**TASK REQUIREMENTS**
Reproduce the passage on the Renfrew/Paisley population study below, word for word and in full.

The Renfrew/Paisley general population study was carried out between 1972 and 1976 and involved 7052 men and 8354 women aged 45–64 years who were resident in the towns of Renfrew and Paisley in Scotland. A response rate of nearly 80% was achieved. Full details of the study methodology have been reported previously.5 6 A questionnaire was completed by each participant and was checked when the participant attended a clinic where physical measurements were taken. Participants were asked if they had ever, without warning:
suddenly lost the power of an arm
suddenly lost the power of a leg
suddenly been unable to speak properly
suddenly lost consciousness.
These four questions were taken to be indicators of a TIA. Men and women who answered yes to a question on previous stroke were excluded from the present analysis, as their stroke may have caused one of more of the TIA symptoms. Participants with missing values for any of the TIA questions were also excluded, leaving 6919 men and 8194 women available for the analysis.
Other questions asked about smoking habit and diabetes.5 6 Cardiovascular symptoms were assessed using the Rose angina questionnaire,7 with angina defined as definite or possible.8 Severe chest pain was defined as ever having a severe pain across the front of the chest lasting half an hour or more.8 Social class was defined by the registrar general's classification9 based on occupation at time of screening. Participants were asked their regular occupation and if retired, their last full time occupation. Women were given their own occupation, except housewives who were given their husband's or father's occupation. The home address was retrospectively postcoded, enabling deprivation category defined by Carstairs and Morris to be ascertained.10 Deprivation category varies from 1 (least deprived) to 7 (most deprived) and is based on four census variables.

**GIVEN RECORDS**

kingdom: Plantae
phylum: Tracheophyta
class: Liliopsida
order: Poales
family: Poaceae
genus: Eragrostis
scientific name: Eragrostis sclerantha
--
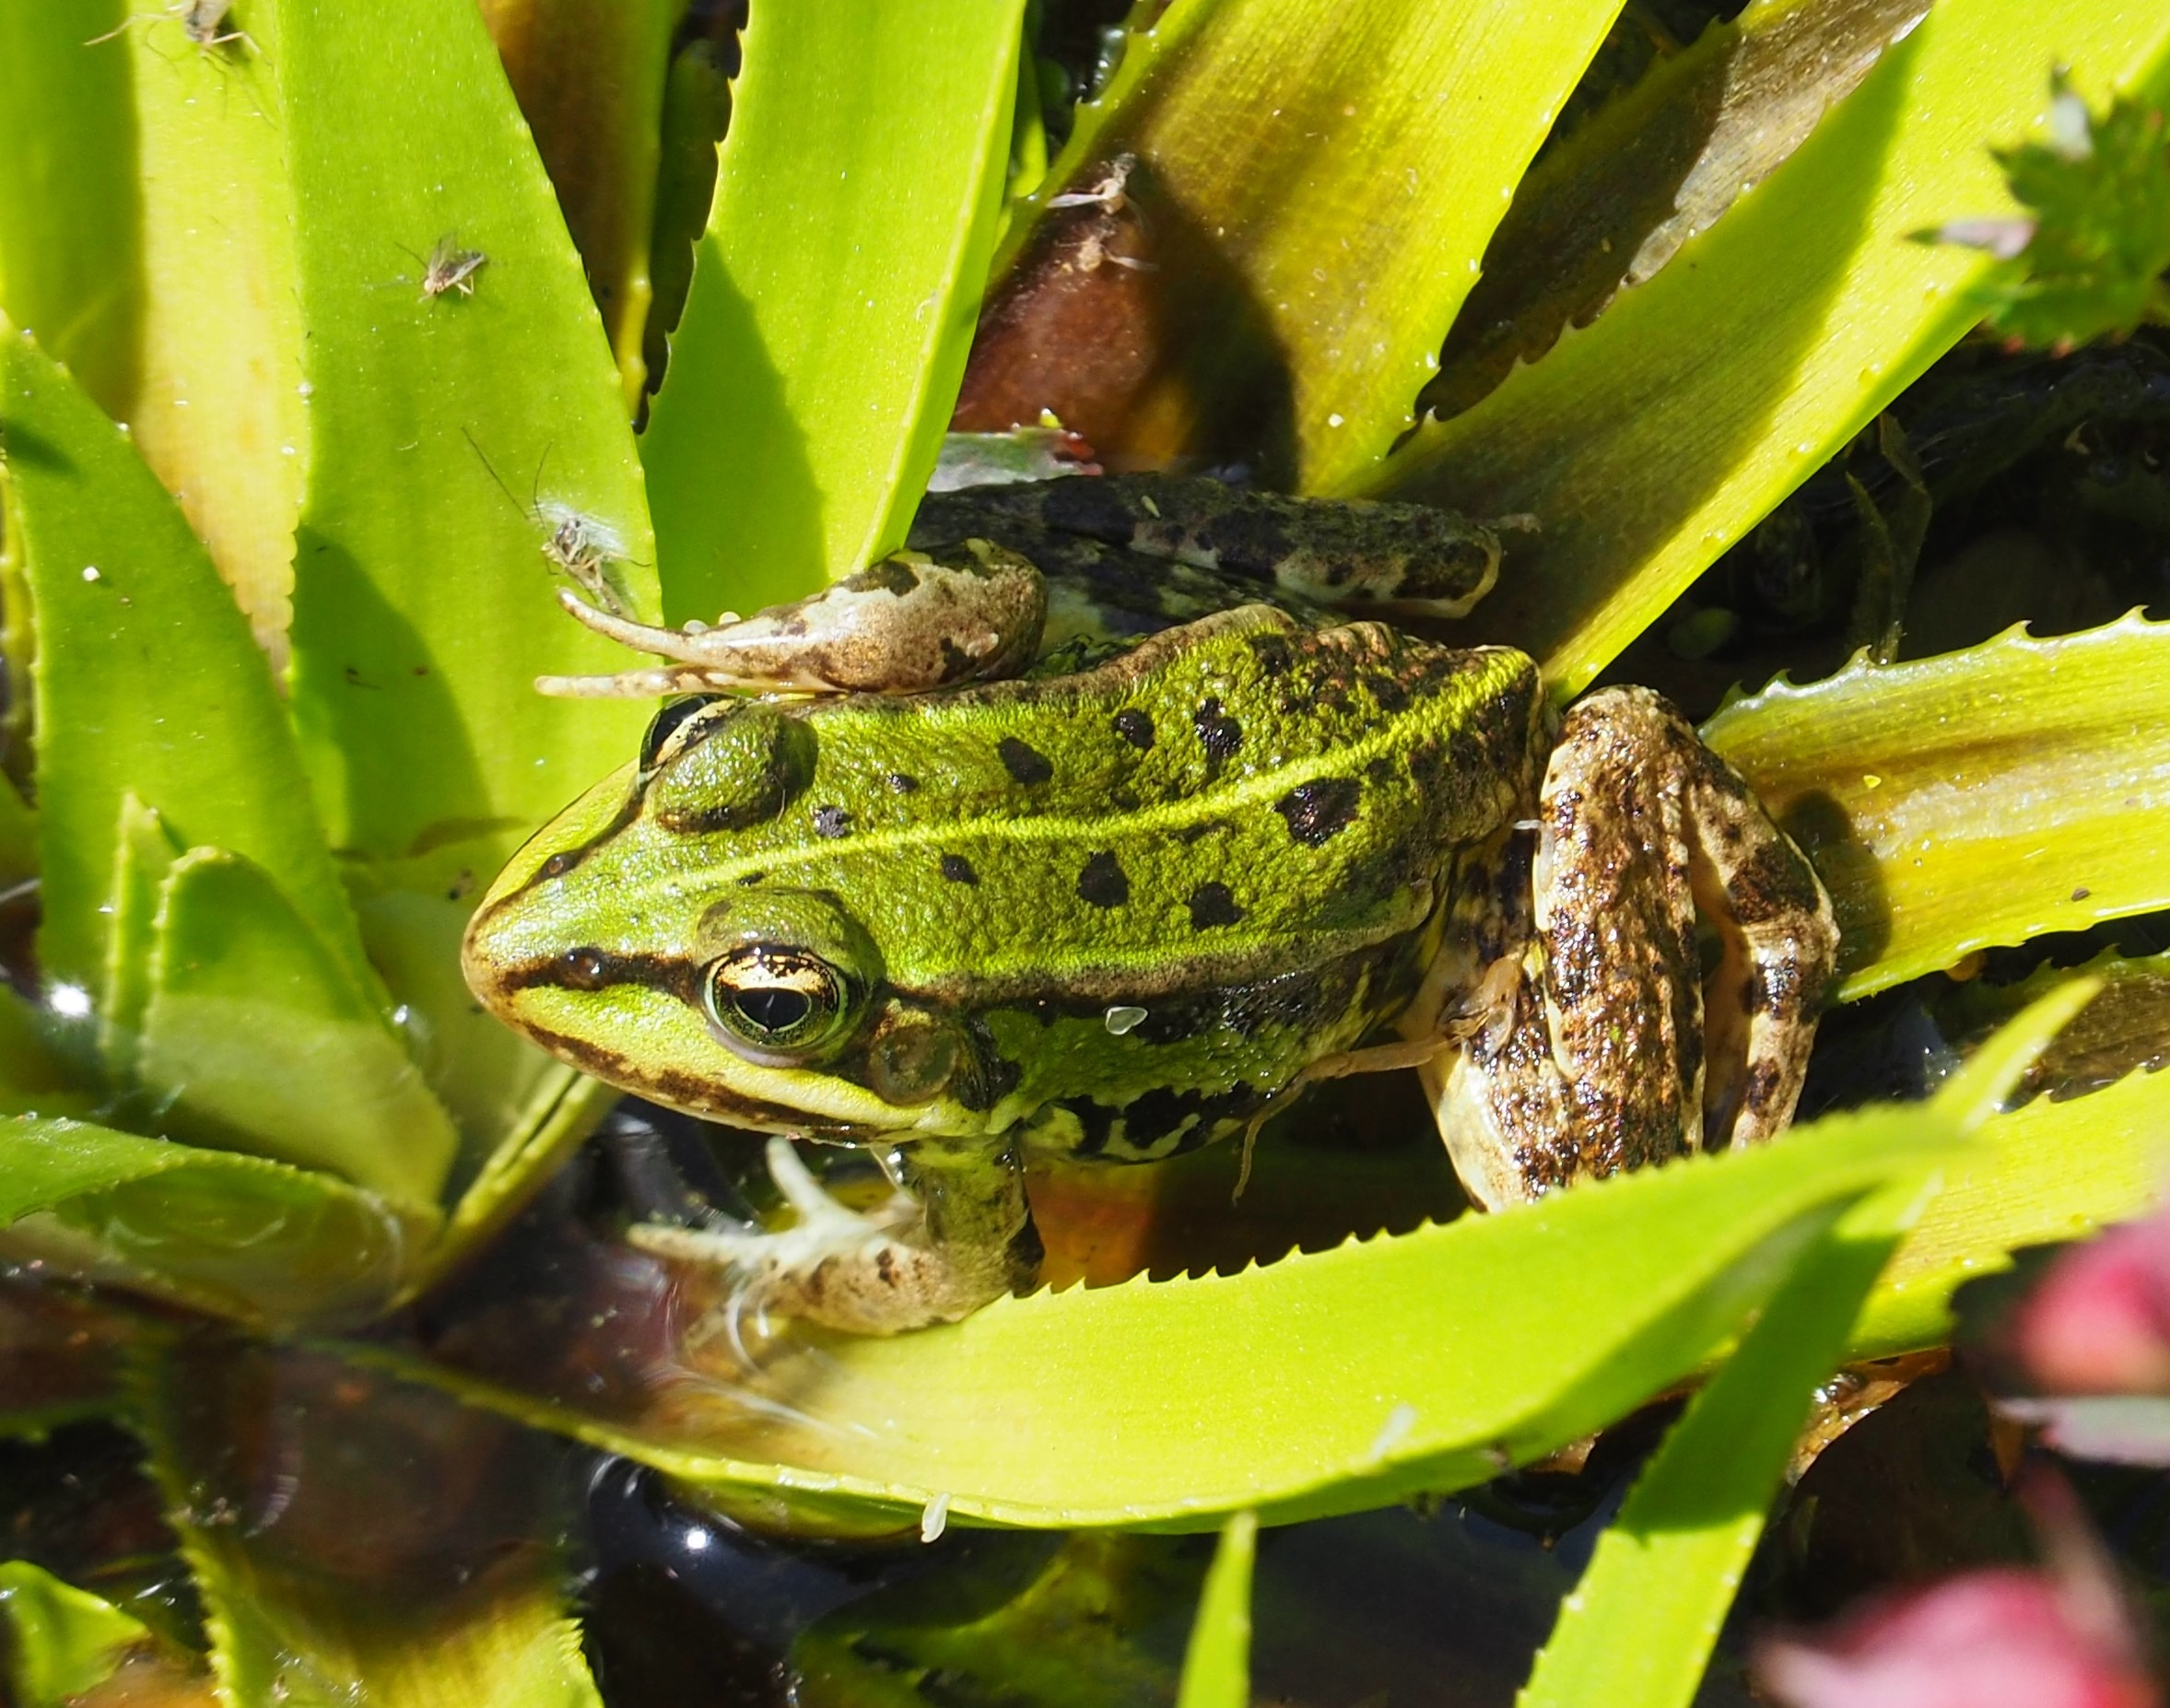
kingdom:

**WRITTEN ANSWER**
The Renfrew/Paisley general population study was carried out between 1972 and 1976 and involved 7052 men and 8354 women aged 45–64 years who were resident in the towns of Renfrew and Paisley in Scotland. A response rate of nearly 80% was achieved. Full details of the study methodology have been reported previously.5 6 A questionnaire was completed by each participant and was checked when the participant attended a clinic where physical measurements were taken. Participants were asked if they had ever, without warning:
suddenly lost the power of an arm
suddenly lost the power of a leg
suddenly been unable to speak properly
suddenly lost consciousness.
These four questions were taken to be indicators of a TIA. Men and women who answered yes to a question on previous stroke were excluded from the present analysis, as their stroke may have caused one of more of the TIA symptoms. Participants with missing values for any of the TIA questions were also excluded, leaving 6919 men and 8194 women available for the analysis.
Other questions asked about smoking habit and diabetes.5 6 Cardiovascular symptoms were assessed using the Rose angina questionnaire,7 with angina defined as definite or possible.8 Severe chest pain was defined as ever having a severe pain across the front of the chest lasting half an hour or more.8 Social class was defined by the registrar general's classification9 based on occupation at time of screening. Participants were asked their regular occupation and if retired, their last full time occupation. Women were given their own occupation, except housewives who were given their husband's or father's occupation. The home address was retrospectively postcoded, enabling deprivation category defined by Carstairs and Morris to be ascertained.10 Deprivation category varies from 1 (least deprived) to 7 (most deprived) and is based on four census variables.